*What is being asked*:
Reproduce only the lines from the line containing "Сергей Манжелеев." to the end of the entries below, including both of those lines.

*Items from a dataset*:

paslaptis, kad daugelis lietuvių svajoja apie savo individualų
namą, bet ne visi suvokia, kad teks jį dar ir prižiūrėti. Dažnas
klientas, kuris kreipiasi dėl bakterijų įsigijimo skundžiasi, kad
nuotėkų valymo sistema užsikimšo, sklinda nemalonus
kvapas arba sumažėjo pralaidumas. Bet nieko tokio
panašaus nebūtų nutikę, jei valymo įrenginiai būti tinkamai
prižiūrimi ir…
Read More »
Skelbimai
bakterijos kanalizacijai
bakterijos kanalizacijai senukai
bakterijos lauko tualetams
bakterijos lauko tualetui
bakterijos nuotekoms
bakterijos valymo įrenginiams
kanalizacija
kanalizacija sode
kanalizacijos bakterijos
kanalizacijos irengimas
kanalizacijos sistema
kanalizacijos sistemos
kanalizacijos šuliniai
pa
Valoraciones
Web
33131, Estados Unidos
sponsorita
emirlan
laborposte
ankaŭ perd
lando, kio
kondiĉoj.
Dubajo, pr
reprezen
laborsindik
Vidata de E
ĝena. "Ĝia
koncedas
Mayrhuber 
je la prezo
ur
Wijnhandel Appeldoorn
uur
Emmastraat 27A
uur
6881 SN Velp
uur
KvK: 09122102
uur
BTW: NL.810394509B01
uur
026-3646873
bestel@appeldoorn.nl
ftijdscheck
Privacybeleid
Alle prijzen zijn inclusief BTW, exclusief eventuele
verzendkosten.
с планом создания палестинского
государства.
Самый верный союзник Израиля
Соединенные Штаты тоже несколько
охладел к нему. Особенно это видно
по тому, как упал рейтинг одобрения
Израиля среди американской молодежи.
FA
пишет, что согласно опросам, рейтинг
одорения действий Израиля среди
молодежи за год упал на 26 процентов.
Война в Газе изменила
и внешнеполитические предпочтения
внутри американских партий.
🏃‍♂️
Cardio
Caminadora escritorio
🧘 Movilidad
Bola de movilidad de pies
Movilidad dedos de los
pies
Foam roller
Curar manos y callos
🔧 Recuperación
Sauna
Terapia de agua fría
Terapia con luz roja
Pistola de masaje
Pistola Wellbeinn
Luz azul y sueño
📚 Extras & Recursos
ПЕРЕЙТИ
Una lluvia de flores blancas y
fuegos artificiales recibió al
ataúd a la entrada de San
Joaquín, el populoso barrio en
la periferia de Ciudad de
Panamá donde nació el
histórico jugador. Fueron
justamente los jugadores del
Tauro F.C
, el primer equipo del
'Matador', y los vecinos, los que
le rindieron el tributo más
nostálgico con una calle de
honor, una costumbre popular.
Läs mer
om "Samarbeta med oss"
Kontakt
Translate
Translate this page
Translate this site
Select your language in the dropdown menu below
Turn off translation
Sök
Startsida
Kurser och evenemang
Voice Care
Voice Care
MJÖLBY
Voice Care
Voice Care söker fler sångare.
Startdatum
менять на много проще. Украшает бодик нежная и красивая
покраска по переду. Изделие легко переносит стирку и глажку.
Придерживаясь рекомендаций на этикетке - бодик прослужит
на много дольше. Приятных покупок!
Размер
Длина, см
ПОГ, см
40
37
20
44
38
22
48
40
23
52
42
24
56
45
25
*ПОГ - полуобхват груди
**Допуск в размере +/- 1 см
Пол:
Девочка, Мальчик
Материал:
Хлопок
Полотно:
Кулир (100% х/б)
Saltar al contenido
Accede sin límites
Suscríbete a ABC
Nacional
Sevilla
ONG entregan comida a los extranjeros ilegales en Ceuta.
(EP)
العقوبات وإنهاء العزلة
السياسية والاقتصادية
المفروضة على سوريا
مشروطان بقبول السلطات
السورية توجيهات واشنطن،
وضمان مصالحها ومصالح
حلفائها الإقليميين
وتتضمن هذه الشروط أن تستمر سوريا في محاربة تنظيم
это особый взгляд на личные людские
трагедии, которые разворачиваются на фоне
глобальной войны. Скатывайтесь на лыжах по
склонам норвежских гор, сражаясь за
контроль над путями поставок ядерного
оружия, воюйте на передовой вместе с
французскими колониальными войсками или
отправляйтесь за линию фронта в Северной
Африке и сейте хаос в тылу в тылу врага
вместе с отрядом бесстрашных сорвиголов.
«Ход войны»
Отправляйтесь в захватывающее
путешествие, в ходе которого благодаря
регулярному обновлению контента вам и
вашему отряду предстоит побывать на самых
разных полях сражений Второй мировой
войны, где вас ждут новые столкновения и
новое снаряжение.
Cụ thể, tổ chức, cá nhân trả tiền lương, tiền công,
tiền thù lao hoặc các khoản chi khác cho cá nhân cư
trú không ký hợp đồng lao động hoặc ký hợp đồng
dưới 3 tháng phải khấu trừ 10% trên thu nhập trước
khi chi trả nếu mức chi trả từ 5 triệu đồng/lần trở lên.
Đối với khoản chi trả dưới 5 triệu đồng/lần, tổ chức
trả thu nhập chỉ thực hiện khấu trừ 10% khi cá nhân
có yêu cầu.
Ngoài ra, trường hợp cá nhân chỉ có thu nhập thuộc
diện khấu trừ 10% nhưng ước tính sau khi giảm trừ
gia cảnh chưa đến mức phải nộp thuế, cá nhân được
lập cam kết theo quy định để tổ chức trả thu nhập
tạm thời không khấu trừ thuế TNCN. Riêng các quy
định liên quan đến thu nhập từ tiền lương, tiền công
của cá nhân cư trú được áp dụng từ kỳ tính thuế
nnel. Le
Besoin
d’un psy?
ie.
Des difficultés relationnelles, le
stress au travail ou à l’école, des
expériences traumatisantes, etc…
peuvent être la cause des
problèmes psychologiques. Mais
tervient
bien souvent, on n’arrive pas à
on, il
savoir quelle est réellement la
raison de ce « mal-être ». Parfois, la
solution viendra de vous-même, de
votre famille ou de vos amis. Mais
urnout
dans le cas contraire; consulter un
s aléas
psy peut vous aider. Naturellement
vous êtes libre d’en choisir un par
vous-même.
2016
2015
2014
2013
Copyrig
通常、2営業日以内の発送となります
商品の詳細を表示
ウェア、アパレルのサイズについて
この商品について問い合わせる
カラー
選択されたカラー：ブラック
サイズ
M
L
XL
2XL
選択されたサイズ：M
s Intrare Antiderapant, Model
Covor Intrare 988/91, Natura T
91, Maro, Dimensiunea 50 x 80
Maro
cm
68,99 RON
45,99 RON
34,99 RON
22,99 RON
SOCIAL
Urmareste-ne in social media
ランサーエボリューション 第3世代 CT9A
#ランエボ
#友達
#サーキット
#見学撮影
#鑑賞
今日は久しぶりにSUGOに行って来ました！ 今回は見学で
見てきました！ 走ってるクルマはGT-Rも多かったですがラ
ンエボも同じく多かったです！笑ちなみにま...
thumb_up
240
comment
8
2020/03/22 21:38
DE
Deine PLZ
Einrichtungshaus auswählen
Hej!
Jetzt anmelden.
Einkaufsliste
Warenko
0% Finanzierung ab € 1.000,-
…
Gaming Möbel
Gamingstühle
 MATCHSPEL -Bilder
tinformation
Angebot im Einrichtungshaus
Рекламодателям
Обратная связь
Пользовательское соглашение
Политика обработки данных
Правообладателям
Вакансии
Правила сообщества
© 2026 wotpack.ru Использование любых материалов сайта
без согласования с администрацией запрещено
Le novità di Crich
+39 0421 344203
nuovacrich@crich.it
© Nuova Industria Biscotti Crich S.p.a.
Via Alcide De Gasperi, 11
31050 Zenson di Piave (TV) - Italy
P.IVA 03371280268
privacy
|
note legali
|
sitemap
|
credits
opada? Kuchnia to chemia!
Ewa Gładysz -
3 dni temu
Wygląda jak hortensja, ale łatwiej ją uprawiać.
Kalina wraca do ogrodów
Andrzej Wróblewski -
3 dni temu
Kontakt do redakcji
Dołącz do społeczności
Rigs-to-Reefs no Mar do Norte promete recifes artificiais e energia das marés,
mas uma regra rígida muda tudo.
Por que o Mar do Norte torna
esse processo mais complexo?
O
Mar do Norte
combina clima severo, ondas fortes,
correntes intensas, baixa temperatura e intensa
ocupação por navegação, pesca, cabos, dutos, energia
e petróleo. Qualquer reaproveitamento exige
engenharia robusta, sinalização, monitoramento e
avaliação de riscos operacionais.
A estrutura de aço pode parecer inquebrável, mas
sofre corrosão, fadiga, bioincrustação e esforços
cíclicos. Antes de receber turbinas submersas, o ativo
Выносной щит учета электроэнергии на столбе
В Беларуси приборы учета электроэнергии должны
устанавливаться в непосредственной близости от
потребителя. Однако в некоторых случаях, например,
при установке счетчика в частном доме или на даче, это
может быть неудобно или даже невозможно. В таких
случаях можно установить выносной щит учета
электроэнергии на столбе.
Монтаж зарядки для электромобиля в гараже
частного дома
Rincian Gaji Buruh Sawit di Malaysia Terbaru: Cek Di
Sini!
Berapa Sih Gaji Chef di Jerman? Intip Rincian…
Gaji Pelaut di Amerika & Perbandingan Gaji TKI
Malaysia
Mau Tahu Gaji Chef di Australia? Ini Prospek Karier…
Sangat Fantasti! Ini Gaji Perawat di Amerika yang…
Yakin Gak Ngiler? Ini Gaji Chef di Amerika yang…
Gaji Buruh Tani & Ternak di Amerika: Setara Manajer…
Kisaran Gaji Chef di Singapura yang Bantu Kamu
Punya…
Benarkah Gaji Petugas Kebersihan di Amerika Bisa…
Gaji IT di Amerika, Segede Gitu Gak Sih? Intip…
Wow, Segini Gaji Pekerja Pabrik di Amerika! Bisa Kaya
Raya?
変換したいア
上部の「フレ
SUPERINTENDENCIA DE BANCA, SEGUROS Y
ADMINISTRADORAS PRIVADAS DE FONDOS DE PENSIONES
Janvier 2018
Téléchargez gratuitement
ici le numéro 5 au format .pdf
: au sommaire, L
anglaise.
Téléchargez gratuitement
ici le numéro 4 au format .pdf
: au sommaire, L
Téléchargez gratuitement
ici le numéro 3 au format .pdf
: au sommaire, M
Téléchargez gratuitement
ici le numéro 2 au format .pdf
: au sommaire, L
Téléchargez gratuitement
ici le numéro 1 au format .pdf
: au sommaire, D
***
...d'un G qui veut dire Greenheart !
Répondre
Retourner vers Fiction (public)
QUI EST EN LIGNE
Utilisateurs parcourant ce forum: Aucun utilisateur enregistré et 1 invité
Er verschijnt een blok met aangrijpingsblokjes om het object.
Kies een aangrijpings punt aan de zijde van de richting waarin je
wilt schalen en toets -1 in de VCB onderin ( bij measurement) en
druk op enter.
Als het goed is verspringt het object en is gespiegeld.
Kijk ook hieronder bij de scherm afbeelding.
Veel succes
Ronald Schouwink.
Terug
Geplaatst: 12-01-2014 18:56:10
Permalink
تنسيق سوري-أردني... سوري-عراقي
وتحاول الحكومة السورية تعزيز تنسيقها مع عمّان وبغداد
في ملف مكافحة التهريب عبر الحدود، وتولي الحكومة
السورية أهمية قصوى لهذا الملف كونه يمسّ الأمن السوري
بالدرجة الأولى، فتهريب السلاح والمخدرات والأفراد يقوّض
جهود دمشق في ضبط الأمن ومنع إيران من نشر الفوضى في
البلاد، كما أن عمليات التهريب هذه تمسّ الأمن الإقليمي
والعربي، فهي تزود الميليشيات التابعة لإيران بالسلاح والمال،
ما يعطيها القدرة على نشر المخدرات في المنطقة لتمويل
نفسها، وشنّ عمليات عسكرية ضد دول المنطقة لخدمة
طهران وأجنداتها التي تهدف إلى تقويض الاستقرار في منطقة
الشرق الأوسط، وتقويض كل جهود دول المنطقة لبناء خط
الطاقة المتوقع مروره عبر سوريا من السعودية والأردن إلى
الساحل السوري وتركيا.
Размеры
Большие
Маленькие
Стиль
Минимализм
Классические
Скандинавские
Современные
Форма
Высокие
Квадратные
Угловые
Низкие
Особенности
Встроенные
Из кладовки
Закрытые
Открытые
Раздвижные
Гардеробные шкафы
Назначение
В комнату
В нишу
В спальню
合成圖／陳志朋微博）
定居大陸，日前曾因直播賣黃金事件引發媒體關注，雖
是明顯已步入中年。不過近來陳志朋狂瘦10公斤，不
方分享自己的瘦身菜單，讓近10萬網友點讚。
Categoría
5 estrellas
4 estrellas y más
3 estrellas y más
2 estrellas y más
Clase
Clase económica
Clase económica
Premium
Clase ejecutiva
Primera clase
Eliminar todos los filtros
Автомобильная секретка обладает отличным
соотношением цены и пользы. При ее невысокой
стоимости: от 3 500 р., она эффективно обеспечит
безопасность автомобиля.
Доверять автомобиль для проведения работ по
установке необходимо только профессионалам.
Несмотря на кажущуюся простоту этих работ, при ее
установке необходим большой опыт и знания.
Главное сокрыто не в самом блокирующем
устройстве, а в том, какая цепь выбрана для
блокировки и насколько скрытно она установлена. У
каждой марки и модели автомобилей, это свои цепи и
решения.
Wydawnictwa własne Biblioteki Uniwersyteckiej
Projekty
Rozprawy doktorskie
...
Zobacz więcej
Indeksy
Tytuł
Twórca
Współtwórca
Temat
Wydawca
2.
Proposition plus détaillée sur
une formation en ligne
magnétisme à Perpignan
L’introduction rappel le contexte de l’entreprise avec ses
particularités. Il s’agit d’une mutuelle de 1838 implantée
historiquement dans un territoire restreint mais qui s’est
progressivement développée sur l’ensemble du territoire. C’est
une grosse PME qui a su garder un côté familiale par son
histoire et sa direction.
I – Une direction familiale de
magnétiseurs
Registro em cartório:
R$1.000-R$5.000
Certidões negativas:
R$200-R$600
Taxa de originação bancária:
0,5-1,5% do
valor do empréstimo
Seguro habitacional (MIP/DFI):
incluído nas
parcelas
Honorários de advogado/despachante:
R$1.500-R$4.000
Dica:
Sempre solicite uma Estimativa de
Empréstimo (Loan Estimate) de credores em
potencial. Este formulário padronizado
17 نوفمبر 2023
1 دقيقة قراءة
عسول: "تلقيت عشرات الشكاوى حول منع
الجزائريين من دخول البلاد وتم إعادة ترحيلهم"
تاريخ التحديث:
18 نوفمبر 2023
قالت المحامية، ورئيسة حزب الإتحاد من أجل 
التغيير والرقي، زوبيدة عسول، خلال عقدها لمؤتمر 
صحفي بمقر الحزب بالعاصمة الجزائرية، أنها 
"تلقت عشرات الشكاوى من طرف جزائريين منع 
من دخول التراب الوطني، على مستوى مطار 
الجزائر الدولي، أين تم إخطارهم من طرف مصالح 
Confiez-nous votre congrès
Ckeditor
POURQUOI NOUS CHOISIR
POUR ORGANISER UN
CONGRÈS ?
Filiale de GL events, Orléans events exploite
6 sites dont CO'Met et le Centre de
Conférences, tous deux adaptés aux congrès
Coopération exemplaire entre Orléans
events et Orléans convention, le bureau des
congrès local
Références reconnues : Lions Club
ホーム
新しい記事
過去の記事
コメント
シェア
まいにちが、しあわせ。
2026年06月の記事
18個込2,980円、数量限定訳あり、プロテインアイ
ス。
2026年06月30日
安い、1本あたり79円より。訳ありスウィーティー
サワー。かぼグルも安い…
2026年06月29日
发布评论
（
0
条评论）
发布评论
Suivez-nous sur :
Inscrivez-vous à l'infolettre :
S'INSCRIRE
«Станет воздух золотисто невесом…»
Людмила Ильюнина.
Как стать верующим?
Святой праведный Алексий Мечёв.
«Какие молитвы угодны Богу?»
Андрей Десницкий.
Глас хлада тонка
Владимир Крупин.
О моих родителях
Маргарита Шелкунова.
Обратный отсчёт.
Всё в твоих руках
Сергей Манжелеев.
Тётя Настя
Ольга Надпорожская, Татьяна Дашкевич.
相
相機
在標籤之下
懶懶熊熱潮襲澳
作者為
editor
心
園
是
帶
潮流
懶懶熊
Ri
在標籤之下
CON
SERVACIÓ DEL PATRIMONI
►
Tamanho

*Solution*:
Сергей Манжелеев.
Тётя Настя
Ольга Надпорожская, Татьяна Дашкевич.
相
相機
在標籤之下
懶懶熊熱潮襲澳
作者為
editor
心
園
是
帶
潮流
懶懶熊
Ri
在標籤之下
CON
SERVACIÓ DEL PATRIMONI
►
Tamanho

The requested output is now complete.